Bush, in his 2004 reelection bid, was able to turn the focus to his Democratic opponent John F. Kerry on both economic and national security fronts. Joel Benenson, a pollster for both Obama and Hillary Clinton, said Trump has not been as nimble in his approach to reelection.

“If you think about George W. Bush against Kerry and President Obama against Romney, they were both very skilled politicians and each of them had enough introspection to know when they needed to repair damage and to do it,” Benenson said. “Trump is completely lacking in reparative skills.”

Trump has also struggled to address the question of how he would make the country better if given another four years in office. His stump speech focuses on warning of civil unrest and economic disaster if Democrats lead the country. He also promises another economic revival in his second term and the appointment of more conservative judges.

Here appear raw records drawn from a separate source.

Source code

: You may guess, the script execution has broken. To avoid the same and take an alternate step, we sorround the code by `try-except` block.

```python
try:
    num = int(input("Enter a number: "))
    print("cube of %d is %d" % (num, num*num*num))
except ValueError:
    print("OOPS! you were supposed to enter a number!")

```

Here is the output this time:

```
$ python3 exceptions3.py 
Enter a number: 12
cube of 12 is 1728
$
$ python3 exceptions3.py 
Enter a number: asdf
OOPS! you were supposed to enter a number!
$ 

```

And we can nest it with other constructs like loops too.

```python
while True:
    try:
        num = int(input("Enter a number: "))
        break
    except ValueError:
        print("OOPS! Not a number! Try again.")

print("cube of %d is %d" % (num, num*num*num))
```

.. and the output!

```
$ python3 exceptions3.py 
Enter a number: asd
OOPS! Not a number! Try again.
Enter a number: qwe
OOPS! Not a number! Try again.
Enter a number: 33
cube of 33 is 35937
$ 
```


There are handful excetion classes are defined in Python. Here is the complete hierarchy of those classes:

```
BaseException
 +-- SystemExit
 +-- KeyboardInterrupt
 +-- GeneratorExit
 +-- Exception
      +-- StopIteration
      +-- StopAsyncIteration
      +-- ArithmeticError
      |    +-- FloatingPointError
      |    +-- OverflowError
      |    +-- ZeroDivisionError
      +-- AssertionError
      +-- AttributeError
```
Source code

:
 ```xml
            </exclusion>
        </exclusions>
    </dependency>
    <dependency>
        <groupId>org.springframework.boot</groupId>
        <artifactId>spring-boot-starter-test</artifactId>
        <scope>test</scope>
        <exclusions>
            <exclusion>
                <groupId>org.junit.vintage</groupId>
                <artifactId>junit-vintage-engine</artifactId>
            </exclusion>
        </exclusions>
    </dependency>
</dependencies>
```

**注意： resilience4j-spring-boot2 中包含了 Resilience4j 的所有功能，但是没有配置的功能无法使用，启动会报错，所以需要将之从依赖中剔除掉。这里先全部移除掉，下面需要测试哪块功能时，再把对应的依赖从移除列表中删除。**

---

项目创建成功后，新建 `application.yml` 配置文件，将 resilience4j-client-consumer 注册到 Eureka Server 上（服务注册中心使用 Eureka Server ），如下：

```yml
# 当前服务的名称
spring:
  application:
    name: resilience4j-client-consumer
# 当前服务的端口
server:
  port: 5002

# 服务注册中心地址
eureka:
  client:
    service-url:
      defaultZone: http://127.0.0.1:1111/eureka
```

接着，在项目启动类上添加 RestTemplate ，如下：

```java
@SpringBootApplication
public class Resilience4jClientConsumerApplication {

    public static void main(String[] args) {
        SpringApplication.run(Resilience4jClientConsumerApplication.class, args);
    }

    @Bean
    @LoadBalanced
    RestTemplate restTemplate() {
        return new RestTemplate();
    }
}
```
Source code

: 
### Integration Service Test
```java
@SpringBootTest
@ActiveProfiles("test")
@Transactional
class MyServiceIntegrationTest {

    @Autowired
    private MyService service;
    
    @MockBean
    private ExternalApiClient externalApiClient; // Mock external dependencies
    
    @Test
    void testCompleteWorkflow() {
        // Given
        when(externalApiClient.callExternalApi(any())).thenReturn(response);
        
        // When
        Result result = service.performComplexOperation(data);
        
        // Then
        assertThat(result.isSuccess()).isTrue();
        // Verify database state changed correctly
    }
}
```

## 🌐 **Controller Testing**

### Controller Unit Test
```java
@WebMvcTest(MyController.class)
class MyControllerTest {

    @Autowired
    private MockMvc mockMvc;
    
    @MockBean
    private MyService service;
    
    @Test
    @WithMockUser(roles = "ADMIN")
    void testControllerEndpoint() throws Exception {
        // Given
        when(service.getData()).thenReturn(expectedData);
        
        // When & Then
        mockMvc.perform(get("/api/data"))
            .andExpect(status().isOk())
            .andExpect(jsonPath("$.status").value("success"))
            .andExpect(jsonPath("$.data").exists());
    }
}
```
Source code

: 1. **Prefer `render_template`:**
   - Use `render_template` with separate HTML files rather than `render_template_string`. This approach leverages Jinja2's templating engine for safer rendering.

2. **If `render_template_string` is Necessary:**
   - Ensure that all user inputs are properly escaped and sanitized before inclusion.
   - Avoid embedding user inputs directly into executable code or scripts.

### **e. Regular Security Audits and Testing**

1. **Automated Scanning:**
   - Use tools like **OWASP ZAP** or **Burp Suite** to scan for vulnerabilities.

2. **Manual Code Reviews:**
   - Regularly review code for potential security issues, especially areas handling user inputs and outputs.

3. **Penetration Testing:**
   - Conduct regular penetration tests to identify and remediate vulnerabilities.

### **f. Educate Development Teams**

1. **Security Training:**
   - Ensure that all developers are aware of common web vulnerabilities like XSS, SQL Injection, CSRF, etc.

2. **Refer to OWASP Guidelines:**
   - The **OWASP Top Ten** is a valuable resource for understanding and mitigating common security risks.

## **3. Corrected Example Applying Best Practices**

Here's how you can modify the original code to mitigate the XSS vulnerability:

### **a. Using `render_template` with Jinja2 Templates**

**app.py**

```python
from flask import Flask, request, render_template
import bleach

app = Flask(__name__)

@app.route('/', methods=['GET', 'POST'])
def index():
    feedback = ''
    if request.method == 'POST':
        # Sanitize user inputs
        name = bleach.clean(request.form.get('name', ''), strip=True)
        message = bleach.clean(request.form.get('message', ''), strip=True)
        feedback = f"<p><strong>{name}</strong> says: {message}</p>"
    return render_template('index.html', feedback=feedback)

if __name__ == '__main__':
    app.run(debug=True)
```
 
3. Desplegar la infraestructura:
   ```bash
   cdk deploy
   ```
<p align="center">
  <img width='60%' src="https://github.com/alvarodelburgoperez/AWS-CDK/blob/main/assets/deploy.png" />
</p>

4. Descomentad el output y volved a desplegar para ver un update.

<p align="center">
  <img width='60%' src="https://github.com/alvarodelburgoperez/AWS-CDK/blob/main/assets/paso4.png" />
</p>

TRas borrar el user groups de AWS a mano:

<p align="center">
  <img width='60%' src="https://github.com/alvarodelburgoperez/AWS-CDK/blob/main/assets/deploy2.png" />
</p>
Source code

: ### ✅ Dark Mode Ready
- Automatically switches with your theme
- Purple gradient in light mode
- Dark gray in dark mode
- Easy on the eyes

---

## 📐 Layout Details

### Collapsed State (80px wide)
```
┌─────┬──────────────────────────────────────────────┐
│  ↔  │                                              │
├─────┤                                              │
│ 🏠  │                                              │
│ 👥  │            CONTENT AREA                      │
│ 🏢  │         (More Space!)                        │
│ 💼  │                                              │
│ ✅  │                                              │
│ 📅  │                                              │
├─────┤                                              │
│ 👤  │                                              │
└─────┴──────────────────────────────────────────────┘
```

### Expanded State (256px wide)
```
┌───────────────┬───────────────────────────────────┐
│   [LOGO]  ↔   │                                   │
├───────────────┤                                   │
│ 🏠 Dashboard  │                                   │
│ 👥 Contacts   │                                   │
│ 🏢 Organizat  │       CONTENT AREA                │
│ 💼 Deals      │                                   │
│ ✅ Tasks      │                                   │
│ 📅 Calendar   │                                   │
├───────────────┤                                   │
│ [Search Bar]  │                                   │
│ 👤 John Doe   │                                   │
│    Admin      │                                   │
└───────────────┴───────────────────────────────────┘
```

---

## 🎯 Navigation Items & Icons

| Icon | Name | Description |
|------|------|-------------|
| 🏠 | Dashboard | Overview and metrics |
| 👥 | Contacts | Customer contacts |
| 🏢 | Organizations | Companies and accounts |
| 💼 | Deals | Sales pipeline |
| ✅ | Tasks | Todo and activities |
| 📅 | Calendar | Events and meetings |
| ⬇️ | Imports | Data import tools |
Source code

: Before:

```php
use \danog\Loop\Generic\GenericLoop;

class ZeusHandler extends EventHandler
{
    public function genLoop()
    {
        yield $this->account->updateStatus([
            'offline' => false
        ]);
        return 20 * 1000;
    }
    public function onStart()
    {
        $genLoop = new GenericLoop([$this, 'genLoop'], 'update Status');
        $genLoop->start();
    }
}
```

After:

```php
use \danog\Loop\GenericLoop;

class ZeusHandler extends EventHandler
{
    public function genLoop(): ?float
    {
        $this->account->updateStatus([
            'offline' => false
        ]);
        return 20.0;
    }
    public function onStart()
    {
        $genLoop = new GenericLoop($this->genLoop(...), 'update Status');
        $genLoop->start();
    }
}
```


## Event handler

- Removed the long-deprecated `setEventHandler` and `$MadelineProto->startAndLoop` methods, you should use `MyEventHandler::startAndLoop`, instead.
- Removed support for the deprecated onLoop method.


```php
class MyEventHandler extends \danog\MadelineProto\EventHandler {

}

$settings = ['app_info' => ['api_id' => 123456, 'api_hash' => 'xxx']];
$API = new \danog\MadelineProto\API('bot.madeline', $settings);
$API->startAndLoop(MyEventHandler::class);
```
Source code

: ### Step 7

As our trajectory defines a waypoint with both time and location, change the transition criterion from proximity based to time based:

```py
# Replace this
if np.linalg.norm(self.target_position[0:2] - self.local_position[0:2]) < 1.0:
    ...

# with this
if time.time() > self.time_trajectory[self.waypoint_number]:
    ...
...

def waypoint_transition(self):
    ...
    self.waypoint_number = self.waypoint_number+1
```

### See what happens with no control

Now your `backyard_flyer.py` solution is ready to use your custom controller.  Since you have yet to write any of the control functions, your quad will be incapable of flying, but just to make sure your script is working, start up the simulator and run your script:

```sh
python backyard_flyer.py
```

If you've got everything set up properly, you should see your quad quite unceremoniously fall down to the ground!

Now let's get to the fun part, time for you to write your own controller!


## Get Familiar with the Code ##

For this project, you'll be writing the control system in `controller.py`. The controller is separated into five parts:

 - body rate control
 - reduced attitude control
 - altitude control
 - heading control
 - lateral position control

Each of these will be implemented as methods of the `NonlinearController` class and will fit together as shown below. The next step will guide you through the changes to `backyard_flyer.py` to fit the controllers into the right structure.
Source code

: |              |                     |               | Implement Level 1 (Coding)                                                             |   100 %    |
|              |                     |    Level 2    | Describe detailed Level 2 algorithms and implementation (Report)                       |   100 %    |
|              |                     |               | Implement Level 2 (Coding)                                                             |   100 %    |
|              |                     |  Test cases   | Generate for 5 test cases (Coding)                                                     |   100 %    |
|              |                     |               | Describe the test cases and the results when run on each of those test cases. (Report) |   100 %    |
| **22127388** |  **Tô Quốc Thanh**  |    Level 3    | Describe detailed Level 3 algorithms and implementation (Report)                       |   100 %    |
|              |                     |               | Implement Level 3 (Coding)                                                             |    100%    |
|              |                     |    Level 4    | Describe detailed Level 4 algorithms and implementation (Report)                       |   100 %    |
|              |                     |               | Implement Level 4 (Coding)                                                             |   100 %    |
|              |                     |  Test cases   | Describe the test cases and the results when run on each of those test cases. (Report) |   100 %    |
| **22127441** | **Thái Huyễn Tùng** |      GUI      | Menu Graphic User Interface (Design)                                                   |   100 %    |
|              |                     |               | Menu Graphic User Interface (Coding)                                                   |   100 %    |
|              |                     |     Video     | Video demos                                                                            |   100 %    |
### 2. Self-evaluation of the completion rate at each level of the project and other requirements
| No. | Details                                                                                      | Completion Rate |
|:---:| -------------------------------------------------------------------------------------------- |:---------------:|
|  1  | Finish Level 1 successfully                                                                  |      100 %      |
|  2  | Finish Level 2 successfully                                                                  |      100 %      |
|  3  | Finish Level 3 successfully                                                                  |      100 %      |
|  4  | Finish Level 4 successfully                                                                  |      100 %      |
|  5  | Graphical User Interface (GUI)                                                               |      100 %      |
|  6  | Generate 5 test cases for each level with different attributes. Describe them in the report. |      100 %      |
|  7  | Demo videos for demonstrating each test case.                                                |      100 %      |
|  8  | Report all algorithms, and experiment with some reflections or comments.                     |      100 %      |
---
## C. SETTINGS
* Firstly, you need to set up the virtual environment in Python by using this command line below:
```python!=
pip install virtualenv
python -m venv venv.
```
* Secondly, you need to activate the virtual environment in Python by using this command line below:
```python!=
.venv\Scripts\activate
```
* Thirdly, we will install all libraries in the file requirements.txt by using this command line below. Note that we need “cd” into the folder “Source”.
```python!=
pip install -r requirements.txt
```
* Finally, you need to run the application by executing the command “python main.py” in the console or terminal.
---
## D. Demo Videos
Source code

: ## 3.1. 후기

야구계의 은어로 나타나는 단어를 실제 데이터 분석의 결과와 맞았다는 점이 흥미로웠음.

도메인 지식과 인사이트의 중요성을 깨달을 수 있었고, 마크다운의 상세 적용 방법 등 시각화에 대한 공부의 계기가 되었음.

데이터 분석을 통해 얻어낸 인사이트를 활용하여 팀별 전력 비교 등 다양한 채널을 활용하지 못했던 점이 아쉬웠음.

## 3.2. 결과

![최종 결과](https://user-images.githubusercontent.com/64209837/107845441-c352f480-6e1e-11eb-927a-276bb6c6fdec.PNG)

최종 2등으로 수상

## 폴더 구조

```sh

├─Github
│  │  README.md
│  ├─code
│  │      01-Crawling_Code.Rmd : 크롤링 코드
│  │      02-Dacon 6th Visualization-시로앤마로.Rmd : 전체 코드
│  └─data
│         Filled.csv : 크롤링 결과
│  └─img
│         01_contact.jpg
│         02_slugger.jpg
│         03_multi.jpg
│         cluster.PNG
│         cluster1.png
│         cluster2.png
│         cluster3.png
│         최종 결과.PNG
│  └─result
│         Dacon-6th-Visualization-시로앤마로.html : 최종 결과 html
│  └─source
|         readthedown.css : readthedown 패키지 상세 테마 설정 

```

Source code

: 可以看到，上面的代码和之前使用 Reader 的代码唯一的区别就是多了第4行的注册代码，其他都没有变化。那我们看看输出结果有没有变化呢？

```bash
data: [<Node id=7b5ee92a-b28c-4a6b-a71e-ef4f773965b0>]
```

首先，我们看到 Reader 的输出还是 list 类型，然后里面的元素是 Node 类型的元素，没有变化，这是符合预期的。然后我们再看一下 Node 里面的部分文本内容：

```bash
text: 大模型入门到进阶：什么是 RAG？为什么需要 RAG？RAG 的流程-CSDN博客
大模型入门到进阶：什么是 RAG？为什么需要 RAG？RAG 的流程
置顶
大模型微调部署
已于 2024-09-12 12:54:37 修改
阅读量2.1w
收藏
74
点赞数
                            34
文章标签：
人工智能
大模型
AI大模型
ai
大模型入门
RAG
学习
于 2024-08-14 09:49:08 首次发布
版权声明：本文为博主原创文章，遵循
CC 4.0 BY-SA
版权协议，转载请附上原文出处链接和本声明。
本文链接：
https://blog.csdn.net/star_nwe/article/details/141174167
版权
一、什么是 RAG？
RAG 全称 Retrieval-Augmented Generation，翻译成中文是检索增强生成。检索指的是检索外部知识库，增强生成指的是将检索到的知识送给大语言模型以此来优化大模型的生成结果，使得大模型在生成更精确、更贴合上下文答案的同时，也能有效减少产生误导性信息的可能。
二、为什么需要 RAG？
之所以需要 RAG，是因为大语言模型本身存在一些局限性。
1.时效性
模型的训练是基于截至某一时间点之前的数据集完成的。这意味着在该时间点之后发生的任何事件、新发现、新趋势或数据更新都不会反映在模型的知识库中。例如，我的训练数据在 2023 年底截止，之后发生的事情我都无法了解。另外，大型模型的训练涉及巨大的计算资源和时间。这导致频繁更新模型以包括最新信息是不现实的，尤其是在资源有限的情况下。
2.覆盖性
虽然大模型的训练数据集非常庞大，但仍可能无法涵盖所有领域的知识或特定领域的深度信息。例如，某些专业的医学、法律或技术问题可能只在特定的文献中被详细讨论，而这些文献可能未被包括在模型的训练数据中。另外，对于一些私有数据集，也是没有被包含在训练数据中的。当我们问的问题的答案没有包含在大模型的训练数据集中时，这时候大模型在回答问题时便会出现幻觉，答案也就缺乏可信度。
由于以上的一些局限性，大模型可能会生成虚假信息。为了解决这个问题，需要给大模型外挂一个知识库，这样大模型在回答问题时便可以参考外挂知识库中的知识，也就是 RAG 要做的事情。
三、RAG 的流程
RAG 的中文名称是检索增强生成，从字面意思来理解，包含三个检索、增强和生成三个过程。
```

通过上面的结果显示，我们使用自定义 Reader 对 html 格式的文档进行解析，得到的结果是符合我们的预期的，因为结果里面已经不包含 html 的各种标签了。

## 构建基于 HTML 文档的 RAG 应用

But when he was asked last week by Fox News host Sean Hannity what his priorities would be if he won reelection, the president delivered a rambling answer about his political outsider credentials and his anger at his former national security adviser John Bolton.

“One of the things that will be really great — the word experience is still good, I always say talent is more important than experience, I’ve always said that — but the word experience is a very important word, a very important meaning,” said Trump, who has decried Biden’s political longevity as a negative.

In prior months, the Trump campaign has proved adept at jumping on and magnifying similar slip-ups and malapropisms by Biden. The campaign started selling a T-shirt printed with the phrase “#YouAintBlack,” referring to a phrase Biden used to describe African Americans who did not support him. Biden apologized for the comment shortly after he made it.

But Biden’s missteps have decreased as his public appearances have become more controlled. He has done less than a quarter as many interviews in June as the 22 he did in May, according to campaign statistics.

The Biden campaign was slow to react on Sunday, when Trump retweeted a video of a supporter shouting “White power” after being taunted by a protester calling him a racist. Trump described the video as showing “great people.”

Six hours passed before the Biden campaign responded with a condemning tweet. By then, Sen. Tim Scott (R-S.C.) had already asked for it to be removed, and Trump had deleted the tweet. For the campaign, the timing was just right.

“When Trump says or does things that are guaranteed to result in a pile-on, immediately responding can have a polarizing effect,” a Biden adviser said about the delay, speaking on the condition of anonymity to discuss strategy. “In many cases like that it’s more effective to hold your fire.”